Rekordy ze zbioru danych
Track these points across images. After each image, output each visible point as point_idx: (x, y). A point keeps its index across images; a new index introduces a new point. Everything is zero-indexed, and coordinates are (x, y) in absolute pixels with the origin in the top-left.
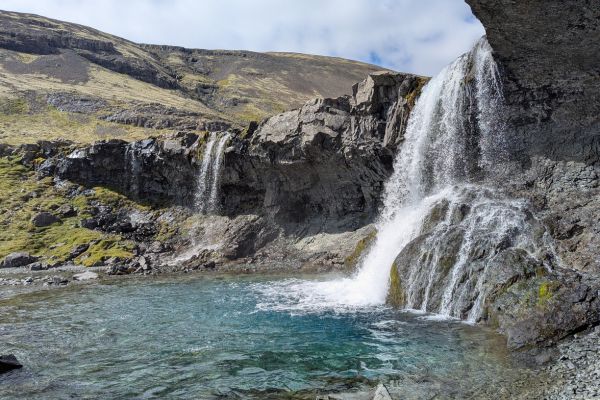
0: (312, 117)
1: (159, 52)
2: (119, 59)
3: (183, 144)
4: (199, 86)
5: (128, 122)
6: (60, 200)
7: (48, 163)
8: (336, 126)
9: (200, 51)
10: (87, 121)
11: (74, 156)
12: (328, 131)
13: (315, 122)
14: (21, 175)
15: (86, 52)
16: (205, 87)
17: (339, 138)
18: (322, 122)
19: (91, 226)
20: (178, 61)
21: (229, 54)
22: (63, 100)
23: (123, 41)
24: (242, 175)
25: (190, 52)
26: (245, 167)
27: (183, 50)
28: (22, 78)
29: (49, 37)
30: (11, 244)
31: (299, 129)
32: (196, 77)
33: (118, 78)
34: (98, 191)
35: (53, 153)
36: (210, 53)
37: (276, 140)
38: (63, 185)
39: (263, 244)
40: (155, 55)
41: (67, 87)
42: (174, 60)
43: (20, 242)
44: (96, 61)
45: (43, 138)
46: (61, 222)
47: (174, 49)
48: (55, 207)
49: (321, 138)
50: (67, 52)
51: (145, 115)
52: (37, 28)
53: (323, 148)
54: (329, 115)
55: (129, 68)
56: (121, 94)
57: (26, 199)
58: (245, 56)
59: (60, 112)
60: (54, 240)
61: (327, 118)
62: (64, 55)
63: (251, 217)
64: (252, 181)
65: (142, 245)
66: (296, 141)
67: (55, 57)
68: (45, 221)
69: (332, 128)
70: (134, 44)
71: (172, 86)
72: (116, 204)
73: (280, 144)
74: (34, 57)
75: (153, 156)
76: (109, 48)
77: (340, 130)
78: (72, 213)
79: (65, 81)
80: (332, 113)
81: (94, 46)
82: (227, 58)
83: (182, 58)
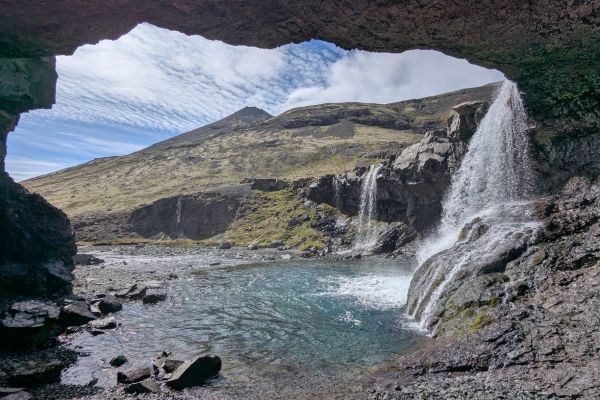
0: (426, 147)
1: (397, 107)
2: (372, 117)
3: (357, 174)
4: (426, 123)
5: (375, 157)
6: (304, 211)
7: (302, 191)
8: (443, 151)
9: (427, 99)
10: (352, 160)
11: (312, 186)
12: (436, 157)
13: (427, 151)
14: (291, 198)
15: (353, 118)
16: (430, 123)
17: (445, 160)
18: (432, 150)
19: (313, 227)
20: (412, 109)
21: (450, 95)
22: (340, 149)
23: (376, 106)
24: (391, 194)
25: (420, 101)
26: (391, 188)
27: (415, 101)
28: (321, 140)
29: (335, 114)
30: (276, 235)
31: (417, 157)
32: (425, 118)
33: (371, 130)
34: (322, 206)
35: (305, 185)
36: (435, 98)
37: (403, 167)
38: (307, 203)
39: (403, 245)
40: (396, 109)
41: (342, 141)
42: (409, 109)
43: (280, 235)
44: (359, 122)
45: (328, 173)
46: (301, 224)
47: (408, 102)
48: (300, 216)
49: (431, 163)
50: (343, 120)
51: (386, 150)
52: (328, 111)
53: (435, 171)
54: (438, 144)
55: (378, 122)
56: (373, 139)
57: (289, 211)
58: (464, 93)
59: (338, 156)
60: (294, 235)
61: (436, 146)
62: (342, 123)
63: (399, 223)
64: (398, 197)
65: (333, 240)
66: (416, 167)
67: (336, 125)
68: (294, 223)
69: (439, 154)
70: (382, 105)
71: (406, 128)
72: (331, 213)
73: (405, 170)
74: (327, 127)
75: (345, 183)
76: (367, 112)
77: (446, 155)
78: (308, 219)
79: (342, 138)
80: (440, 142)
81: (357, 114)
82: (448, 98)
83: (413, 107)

ZADANIE DO WYKONANIA
Policz wiersze powyższych rekordów, w których występuje słowo "keeps". Podaj tylko liczbę.

ODPOWIEDŹ PISEMNA
1